What is needed
Type out, word for word, everything in the passage on video games as art from "I don’t think" down to "have to do so.".

Some high-profile people have claimed that video games can never be anything more than entertainment. Hideo Kojima said that games are not art. Roger Ebert thinks that games are inherently inferior to film, arguing that the interactive nature of games prevents “authorial control”. I may not be a famous game developer, nor am I a connoisseur of fine art, but I’m inclined to believe that games are not inherently worse than other media. I also believe that games can be artistic.
I don’t think that games will be better storytellers than books or film, however. I have played some games with great stories, but the game part of the game was quite separate from the story. Other games are different, though. The SNES game The Illusion of Gaia is an example I always give when talking about art in games. This game made me think differently by the time I was through with it. I learned a few things, but it wasn’t like playing Civilization in which I learn small facts about the creation of the pyramids or of the importance of steam power. I learned about how I thought about the world. Heck, the game had a vegetarian message! I remember thinking about the reasons for eating animals when I didn’t have to do so.

Provided data
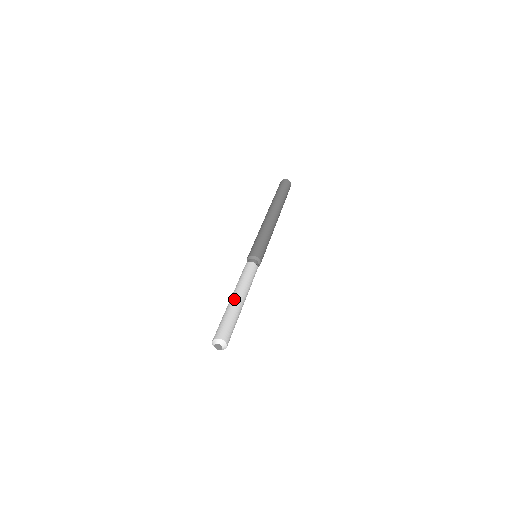
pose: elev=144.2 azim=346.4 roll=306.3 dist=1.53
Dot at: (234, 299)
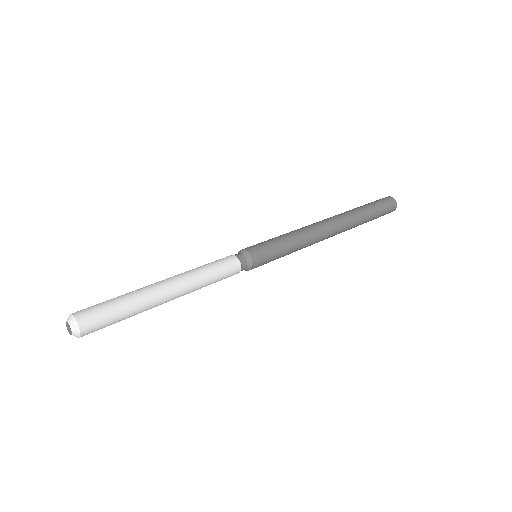
Dot at: (154, 283)
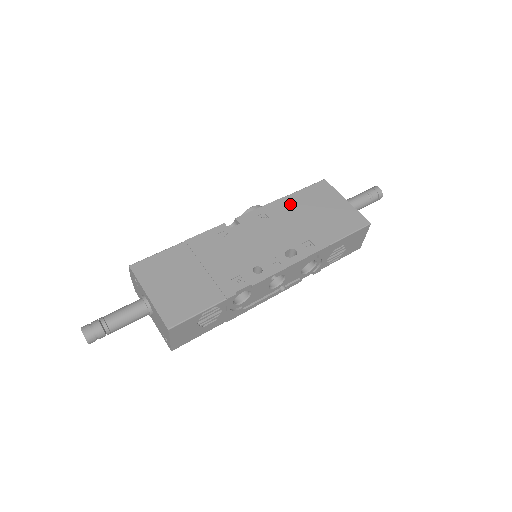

Final result
I don’t think that games will be better storytellers than books or film, however. I have played some games with great stories, but the game part of the game was quite separate from the story. Other games are different, though. The SNES game The Illusion of Gaia is an example I always give when talking about art in games. This game made me think differently by the time I was through with it. I learned a few things, but it wasn’t like playing Civilization in which I learn small facts about the creation of the pyramids or of the importance of steam power. I learned about how I thought about the world. Heck, the game had a vegetarian message! I remember thinking about the reasons for eating animals when I didn’t have to do so.